Un père et passe

À Rabat, à l'orée des années 1970, les femmes enceintes se refilaient son adresse comme un sésame à leur entrée dans la vie de mère. D'une douceur sans égal, le docteur Maman (prononcer Mamane), gynécologue, obstétricien et chirurgien officiant à la clinique du Bouregreg, savait apaiser les mères, rassurer les pères, permettre aux futurs parents d'écouter le coeur du bébé à naître (une première à l'époque). C'est l'histoire de ce médecin exceptionnellement humain qu'a choisie de raconter Éric Fottorino, le directeur du journal « Le Monde ». L'histoire de son père. Et de réussir un récit bouleversant et magnifique sur l'identité, le départ des Juifs du Maroc dans les années 1970, la morsure toujours à vif de l'exil.Mais « Questions à mon père » est d'abord l'histoire d'une rencontre ratée entre un papa et son fils.

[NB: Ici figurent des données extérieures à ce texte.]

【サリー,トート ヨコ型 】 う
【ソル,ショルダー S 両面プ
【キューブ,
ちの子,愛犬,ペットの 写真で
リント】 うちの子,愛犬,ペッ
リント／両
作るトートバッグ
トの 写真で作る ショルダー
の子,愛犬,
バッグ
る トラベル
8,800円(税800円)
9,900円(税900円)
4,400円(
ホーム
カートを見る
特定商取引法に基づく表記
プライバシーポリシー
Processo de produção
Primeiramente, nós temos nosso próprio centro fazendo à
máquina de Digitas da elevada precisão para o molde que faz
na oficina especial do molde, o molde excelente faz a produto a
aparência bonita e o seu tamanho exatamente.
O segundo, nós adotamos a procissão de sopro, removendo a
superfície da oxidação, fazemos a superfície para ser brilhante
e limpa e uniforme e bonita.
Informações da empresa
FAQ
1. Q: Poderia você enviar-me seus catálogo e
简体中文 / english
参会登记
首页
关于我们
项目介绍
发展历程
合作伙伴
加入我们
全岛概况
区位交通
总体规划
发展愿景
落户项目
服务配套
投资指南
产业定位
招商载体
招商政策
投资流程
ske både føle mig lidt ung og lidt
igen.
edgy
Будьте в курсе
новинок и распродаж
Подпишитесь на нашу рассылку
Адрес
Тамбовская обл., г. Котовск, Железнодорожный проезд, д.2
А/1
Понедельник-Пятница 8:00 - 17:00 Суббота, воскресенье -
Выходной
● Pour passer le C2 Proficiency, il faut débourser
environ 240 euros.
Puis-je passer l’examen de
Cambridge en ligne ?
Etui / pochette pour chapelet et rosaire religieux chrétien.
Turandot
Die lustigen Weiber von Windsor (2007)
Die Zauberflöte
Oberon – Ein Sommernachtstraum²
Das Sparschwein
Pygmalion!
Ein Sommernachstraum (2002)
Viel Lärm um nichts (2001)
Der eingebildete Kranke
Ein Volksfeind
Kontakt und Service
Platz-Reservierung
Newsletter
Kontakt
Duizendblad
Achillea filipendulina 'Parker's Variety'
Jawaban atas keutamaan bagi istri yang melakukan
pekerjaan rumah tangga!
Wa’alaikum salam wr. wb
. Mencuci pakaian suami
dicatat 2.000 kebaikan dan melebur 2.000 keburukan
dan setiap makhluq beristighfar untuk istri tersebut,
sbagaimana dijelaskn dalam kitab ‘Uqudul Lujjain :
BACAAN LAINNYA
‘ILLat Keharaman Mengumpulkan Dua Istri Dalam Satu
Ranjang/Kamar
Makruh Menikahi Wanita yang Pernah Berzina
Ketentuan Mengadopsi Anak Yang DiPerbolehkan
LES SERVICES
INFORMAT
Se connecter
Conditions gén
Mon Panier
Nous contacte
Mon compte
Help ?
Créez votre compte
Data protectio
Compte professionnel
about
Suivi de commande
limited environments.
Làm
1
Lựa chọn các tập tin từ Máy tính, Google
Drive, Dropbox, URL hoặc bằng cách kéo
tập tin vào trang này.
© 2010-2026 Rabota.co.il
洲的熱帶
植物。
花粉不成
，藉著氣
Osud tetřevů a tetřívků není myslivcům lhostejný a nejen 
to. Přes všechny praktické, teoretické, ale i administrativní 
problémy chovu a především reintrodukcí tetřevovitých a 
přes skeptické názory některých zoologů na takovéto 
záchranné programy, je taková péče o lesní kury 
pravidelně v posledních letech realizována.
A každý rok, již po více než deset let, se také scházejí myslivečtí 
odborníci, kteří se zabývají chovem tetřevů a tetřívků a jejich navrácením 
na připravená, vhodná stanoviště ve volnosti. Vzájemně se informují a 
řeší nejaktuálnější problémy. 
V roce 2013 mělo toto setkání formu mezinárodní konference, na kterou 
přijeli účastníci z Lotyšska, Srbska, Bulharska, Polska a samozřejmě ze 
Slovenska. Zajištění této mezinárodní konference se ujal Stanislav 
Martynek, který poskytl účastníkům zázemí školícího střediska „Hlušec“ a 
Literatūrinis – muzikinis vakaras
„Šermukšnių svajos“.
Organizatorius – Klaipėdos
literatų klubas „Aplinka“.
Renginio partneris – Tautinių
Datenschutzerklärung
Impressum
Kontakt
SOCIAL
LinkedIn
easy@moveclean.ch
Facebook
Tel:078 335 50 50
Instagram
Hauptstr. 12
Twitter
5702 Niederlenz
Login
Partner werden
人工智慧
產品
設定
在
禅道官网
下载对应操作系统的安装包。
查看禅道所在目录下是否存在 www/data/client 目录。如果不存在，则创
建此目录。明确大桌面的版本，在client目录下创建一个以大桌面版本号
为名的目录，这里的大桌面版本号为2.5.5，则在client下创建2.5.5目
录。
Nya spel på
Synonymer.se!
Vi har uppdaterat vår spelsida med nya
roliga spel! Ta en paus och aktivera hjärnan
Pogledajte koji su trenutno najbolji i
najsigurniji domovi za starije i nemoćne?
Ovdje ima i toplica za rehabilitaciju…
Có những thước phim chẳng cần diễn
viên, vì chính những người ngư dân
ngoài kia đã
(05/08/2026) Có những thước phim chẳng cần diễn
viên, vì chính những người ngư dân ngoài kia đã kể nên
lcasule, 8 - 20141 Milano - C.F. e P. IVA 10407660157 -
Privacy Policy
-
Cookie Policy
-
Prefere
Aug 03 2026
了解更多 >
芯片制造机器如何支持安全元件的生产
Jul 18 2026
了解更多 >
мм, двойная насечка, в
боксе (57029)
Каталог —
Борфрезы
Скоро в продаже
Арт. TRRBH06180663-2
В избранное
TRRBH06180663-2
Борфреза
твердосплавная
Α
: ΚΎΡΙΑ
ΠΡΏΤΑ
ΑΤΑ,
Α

Né à Fès, Maurice Maman part faire ses études de médecine à Bordeaux. Il s'éprend d'une jeune fille qui tombe enceinte. Malheureusement, elle n'a pas l'âge de la majorité. Et lui, est obligé de rentrer au pays pour renouveler ses papiers. Lorsque Éric naît, sa grand-mère maternelle s'empresse de le déclarer de père inconnu. Et menace sa fille de lui retirer son enfant, si elle se remet avec Maurice Maman. C'est seulement à 17 ans, alors que sa mère s'est remariée avec Michel Fottorino qui l'a adopté («  L'homme qui m'aimait tout bas », Gallimard), qu'Éric parvient à retrouver son père biologique. Mais les rencontres, très espacées, sont vindicatives de la part du fils qui en veut à Maurice et s'empêche de l'aimer par peur de blesser l'homme qui lui a donné son nom. À la mort de celui-ci, ils ont fini par se retrouver. Éric pose alors des questions par mail, auxquelles le père répond. Et raconte les siens, l'antisémitisme, le rapport au Maroc qu'il a toujours dans la peau, à la France adorée, et aux Français évoqués « sur un ton où la méfiance le dispute à la déception ». Fottorino retranscrit tout cela avec une justesse et une délicatesse à vous arracher des larmes. Et à travers l'émerveillement que lui procure la découverte de cet homme, c'est sa propre identité qu'il parvient à définir. Yasmine Youssi« Questions à mon père », Gallimard, 201 pages, 16,90 euros.